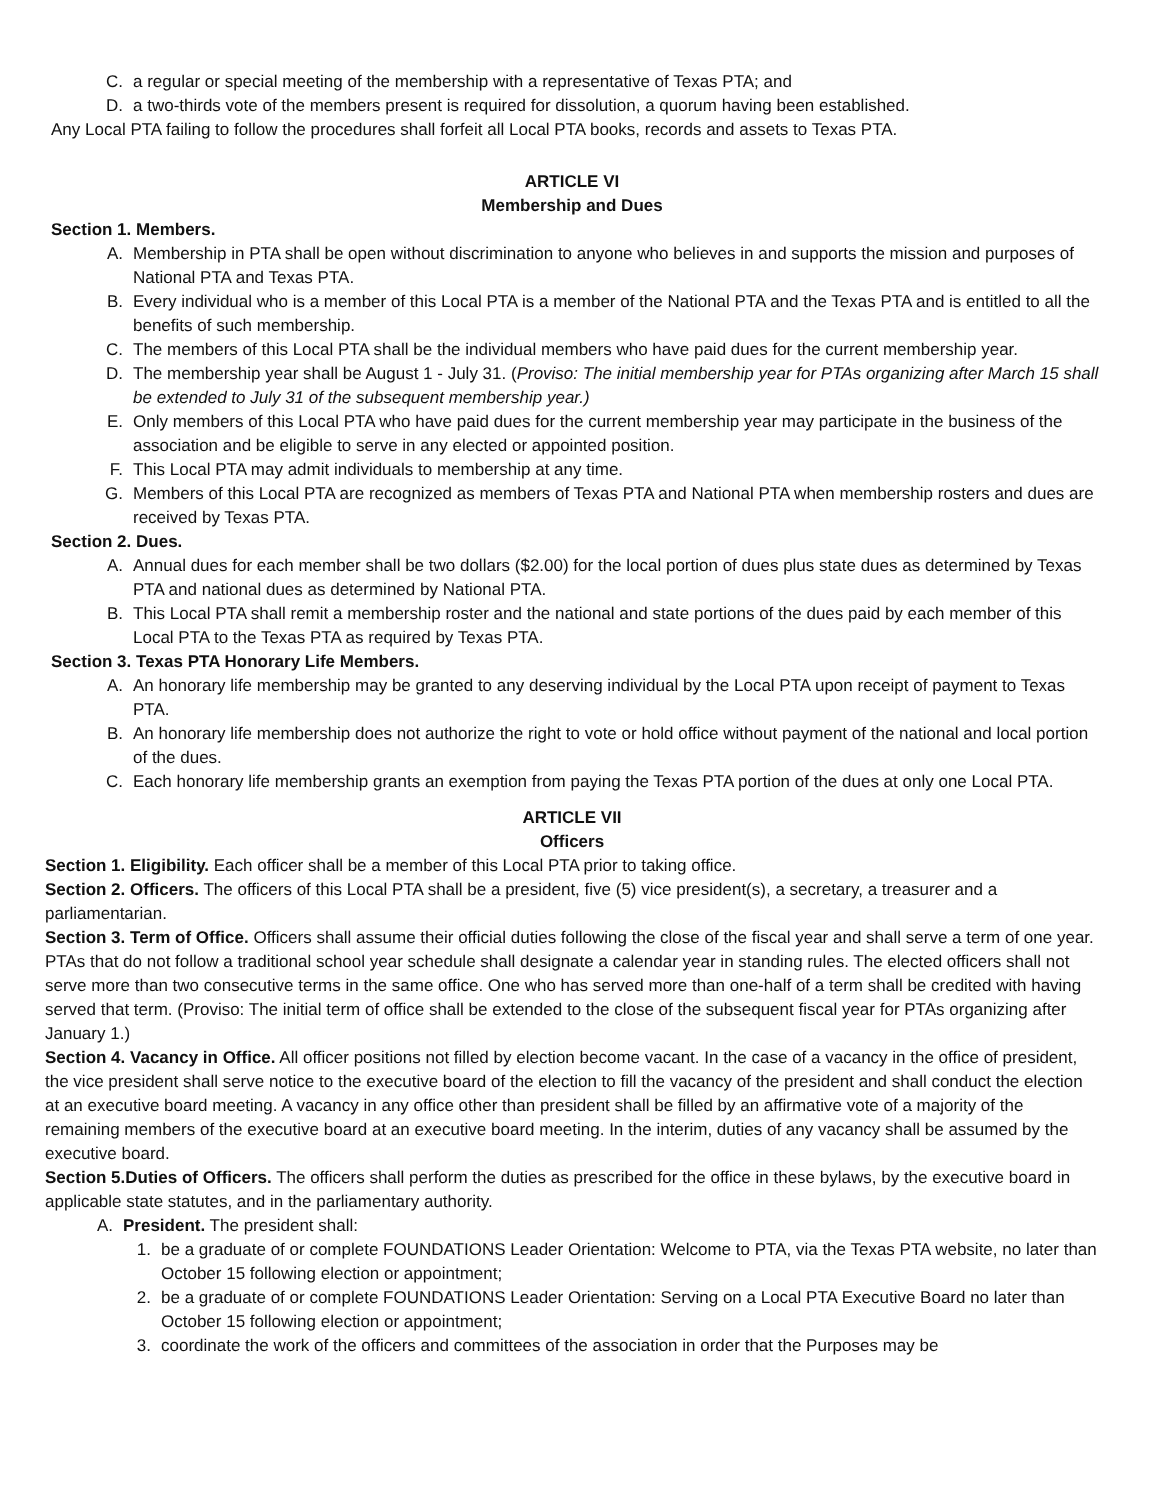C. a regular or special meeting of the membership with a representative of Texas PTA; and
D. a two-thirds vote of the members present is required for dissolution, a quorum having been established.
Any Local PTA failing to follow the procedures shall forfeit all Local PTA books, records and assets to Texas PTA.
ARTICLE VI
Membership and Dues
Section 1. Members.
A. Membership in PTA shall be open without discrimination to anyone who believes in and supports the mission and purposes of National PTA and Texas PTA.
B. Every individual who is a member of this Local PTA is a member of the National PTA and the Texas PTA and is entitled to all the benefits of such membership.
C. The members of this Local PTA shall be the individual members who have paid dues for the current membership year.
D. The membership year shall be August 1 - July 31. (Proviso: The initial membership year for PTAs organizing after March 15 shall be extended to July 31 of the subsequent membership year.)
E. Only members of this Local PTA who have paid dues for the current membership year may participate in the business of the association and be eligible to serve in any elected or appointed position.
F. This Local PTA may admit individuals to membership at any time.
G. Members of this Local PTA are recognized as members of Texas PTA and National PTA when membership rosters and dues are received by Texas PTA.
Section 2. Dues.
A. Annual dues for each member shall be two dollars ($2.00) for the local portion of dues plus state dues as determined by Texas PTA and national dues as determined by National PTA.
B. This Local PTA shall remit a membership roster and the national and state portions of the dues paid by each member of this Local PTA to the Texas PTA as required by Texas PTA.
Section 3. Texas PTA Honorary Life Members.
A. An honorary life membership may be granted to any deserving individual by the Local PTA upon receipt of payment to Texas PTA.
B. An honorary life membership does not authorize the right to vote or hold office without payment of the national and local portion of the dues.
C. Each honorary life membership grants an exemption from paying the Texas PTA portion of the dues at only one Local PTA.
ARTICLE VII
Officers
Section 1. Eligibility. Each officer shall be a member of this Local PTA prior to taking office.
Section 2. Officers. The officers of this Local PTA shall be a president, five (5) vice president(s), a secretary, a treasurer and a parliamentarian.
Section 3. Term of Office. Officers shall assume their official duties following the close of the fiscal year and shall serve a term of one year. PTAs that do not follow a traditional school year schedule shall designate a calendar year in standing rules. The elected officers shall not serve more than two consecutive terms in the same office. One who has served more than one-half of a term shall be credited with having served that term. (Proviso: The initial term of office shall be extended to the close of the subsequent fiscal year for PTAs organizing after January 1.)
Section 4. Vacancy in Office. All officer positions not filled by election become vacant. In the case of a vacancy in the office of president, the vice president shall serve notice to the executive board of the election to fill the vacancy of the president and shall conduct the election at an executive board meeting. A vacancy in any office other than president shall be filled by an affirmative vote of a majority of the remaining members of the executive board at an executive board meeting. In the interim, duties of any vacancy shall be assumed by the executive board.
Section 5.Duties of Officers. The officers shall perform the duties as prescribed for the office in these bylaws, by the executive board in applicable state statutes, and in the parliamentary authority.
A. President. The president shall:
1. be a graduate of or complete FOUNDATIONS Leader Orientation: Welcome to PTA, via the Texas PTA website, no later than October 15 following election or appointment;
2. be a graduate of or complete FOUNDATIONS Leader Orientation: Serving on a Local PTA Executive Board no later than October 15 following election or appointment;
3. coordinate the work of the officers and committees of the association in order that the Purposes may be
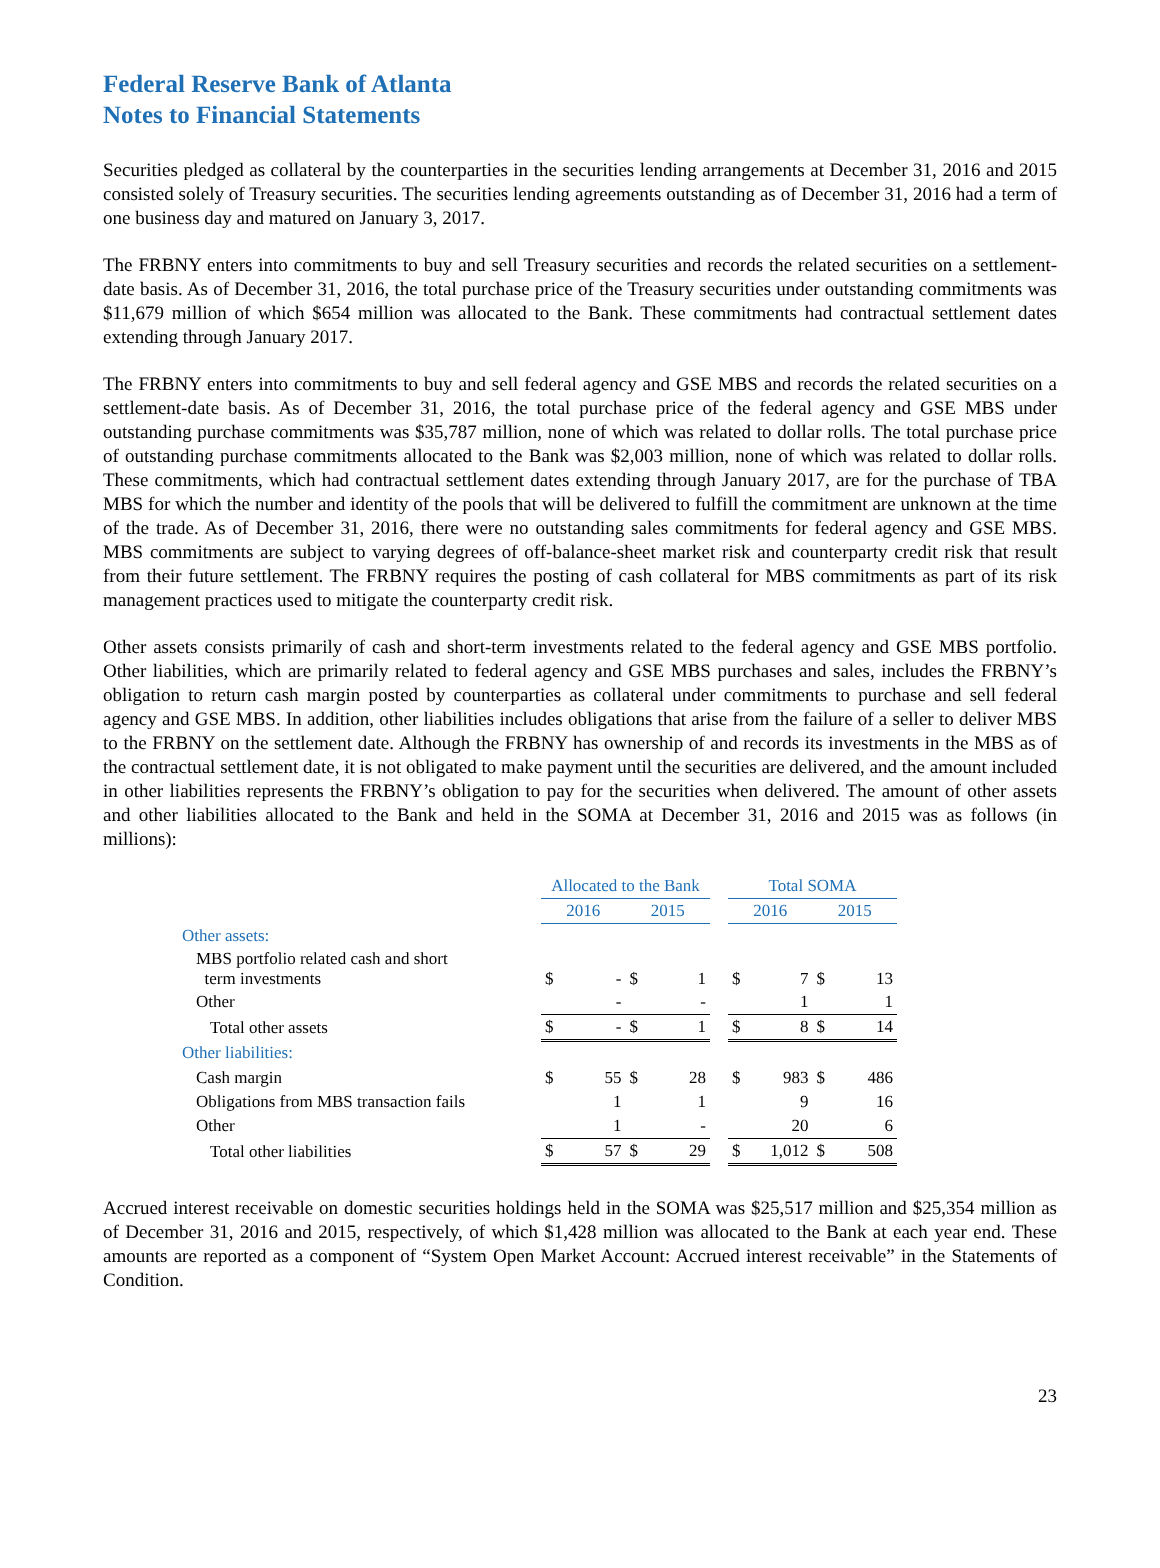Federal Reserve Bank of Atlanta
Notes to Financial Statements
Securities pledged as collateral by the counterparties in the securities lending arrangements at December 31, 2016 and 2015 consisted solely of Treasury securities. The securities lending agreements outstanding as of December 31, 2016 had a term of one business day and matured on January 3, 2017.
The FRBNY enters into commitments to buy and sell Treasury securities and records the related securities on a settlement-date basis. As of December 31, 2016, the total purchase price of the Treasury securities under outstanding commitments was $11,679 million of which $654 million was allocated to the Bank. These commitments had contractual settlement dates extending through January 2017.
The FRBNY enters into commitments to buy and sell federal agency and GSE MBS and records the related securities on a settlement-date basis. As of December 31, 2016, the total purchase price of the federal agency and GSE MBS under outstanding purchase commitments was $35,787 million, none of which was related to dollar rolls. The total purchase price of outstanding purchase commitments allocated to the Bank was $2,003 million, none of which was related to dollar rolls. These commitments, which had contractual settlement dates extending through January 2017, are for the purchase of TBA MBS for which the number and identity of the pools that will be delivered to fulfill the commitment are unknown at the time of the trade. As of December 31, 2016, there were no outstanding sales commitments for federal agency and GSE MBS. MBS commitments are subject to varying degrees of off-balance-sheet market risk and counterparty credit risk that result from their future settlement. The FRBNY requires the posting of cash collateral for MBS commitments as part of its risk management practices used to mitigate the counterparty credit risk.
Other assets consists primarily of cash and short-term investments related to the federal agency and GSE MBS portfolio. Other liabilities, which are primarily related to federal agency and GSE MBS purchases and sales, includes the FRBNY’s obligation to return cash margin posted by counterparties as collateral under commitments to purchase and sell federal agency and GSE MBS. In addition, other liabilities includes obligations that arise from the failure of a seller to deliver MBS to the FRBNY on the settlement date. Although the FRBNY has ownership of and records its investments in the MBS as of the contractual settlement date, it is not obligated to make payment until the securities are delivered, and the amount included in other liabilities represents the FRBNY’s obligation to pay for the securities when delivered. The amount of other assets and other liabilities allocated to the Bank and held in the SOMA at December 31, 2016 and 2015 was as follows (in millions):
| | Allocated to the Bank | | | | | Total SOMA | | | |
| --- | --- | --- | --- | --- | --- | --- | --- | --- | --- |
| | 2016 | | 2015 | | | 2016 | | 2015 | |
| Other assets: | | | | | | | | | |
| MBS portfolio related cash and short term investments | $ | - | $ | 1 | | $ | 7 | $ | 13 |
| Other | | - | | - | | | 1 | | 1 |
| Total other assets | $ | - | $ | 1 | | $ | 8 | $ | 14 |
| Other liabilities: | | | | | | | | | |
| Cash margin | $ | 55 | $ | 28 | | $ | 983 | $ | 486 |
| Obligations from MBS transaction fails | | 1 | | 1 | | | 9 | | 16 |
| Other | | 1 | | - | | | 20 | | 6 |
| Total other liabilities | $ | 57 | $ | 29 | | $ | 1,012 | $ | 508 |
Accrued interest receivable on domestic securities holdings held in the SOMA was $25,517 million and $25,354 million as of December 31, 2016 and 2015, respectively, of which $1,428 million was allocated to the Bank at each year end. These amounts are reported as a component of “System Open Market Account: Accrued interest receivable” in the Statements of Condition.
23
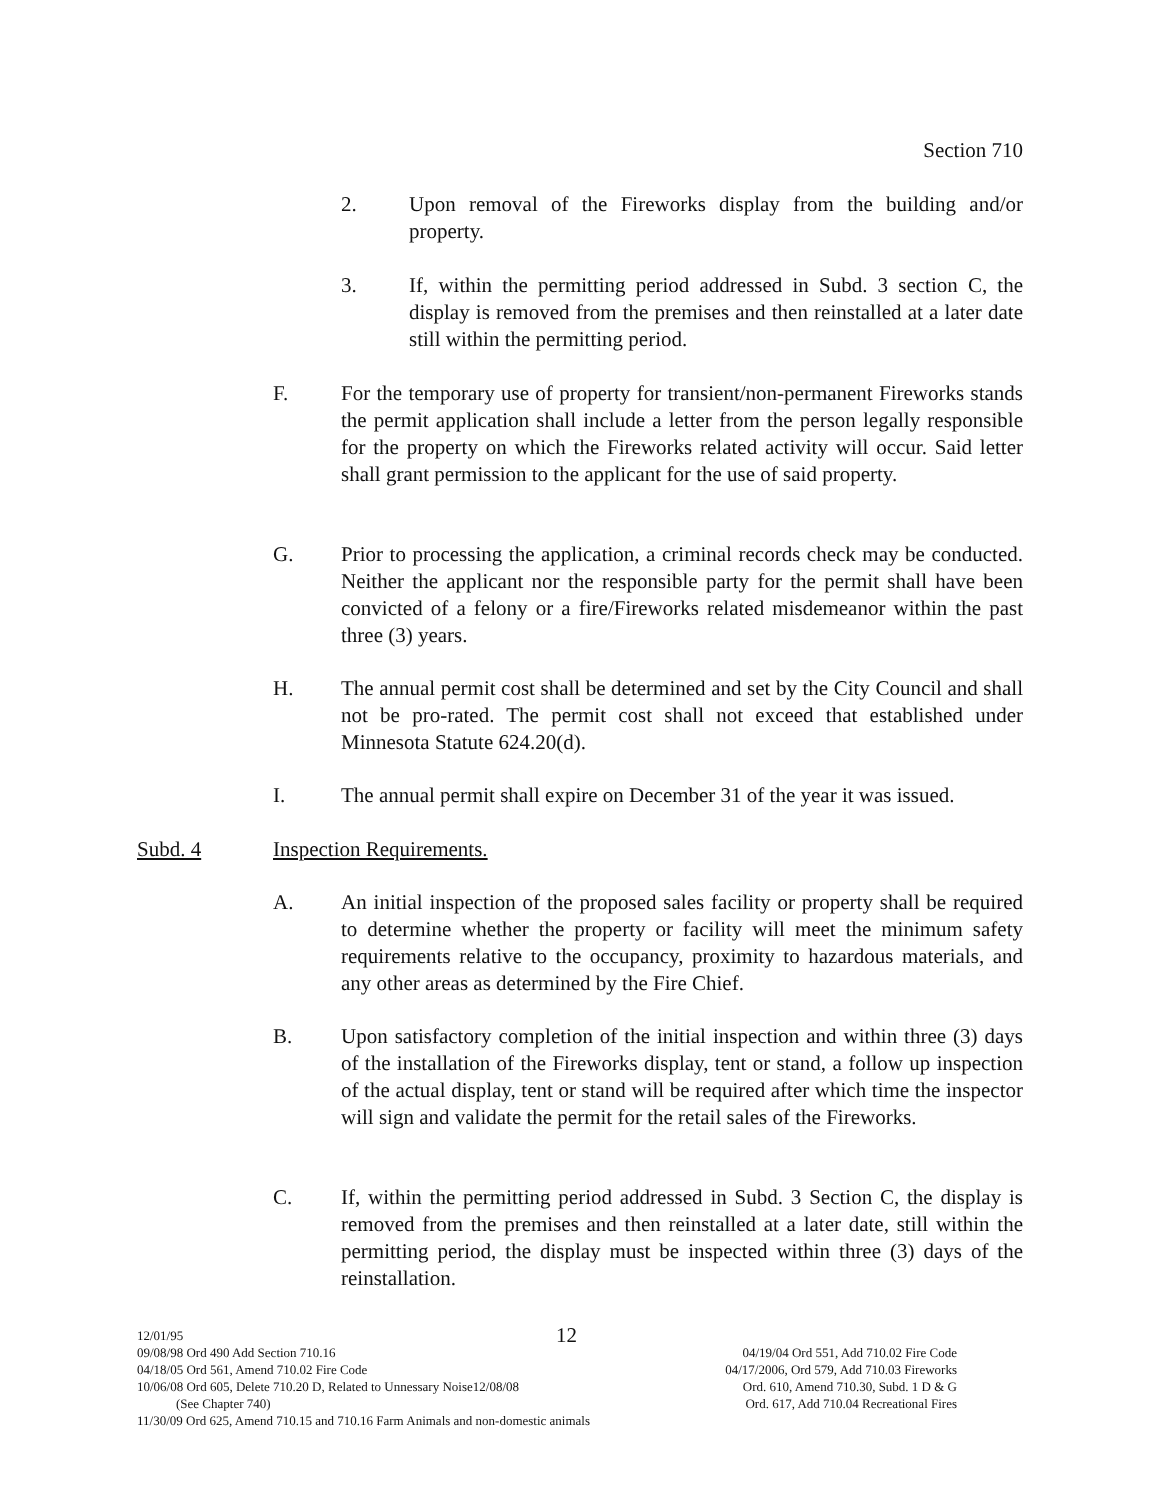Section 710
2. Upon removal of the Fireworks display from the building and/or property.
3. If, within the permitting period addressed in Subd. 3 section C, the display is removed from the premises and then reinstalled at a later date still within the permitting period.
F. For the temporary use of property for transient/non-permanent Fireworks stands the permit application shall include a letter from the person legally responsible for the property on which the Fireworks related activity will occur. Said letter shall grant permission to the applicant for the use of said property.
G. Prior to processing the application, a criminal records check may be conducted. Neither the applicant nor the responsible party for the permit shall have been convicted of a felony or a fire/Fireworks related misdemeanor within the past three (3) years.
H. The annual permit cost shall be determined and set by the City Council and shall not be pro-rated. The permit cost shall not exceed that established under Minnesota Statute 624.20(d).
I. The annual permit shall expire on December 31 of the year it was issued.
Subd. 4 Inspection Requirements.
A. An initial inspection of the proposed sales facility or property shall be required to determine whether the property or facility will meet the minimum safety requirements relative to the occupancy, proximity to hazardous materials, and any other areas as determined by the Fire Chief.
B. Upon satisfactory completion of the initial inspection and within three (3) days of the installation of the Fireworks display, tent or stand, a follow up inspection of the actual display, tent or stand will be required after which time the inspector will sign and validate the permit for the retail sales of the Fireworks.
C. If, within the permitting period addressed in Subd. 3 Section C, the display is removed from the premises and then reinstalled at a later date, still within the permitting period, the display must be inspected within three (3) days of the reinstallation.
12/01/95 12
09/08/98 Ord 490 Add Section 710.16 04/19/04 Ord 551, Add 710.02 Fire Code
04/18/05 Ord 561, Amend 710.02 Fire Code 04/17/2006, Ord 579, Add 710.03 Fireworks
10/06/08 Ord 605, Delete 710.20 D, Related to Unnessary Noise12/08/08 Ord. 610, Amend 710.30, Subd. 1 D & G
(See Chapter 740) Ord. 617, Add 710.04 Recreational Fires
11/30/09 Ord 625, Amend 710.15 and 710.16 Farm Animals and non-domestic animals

.....

Assignment = Given the data above, transcribe exactly the lines from the one containing "Other | | - |" down to the one containing "1,012 | $ | 508 |", and no others.

Response box =
| Other | | - | | - | | | 1 | | 1 |
| Total other assets | $ | - | $ | 1 | | $ | 8 | $ | 14 |
| Other liabilities: | | | | | | | | | |
| Cash margin | $ | 55 | $ | 28 | | $ | 983 | $ | 486 |
| Obligations from MBS transaction fails | | 1 | | 1 | | | 9 | | 16 |
| Other | | 1 | | - | | | 20 | | 6 |
| Total other liabilities | $ | 57 | $ | 29 | | $ | 1,012 | $ | 508 |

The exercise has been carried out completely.